[begin Data for the task]
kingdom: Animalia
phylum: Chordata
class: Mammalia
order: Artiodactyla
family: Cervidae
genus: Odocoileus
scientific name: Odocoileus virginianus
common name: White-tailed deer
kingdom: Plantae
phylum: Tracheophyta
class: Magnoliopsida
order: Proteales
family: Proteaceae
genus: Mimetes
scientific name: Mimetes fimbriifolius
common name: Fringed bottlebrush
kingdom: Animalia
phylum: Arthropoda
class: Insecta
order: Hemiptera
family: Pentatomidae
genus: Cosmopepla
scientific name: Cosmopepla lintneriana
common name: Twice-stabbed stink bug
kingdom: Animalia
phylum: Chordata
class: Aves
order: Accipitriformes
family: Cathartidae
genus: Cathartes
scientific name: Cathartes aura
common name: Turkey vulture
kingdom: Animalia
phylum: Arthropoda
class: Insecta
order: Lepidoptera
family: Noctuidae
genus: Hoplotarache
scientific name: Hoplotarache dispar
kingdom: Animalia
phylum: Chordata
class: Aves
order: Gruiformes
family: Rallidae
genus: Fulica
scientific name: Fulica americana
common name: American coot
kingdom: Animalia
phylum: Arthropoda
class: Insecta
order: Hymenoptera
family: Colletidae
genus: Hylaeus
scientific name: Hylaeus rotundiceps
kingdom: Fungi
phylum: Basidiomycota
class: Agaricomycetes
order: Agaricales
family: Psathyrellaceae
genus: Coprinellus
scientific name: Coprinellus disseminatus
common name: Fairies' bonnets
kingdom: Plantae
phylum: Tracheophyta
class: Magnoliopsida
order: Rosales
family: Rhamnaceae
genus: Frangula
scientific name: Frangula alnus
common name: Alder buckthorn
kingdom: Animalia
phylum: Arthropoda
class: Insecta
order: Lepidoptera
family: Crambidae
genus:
[end Data for the task]
Rewrite the part of the records that runs from the start through the line containing "class: Agaricomycetes", putting "vernacular name" wherever "common name" appears and leaving everything else unchanged.

_Task answer_
kingdom: Animalia
phylum: Chordata
class: Mammalia
order: Artiodactyla
family: Cervidae
genus: Odocoileus
scientific name: Odocoileus virginianus
vernacular name: White-tailed deer
kingdom: Plantae
phylum: Tracheophyta
class: Magnoliopsida
order: Proteales
family: Proteaceae
genus: Mimetes
scientific name: Mimetes fimbriifolius
vernacular name: Fringed bottlebrush
kingdom: Animalia
phylum: Arthropoda
class: Insecta
order: Hemiptera
family: Pentatomidae
genus: Cosmopepla
scientific name: Cosmopepla lintneriana
vernacular name: Twice-stabbed stink bug
kingdom: Animalia
phylum: Chordata
class: Aves
order: Accipitriformes
family: Cathartidae
genus: Cathartes
scientific name: Cathartes aura
vernacular name: Turkey vulture
kingdom: Animalia
phylum: Arthropoda
class: Insecta
order: Lepidoptera
family: Noctuidae
genus: Hoplotarache
scientific name: Hoplotarache dispar
kingdom: Animalia
phylum: Chordata
class: Aves
order: Gruiformes
family: Rallidae
genus: Fulica
scientific name: Fulica americana
vernacular name: American coot
kingdom: Animalia
phylum: Arthropoda
class: Insecta
order: Hymenoptera
family: Colletidae
genus: Hylaeus
scientific name: Hylaeus rotundiceps
kingdom: Fungi
phylum: Basidiomycota
class: Agaricomycetes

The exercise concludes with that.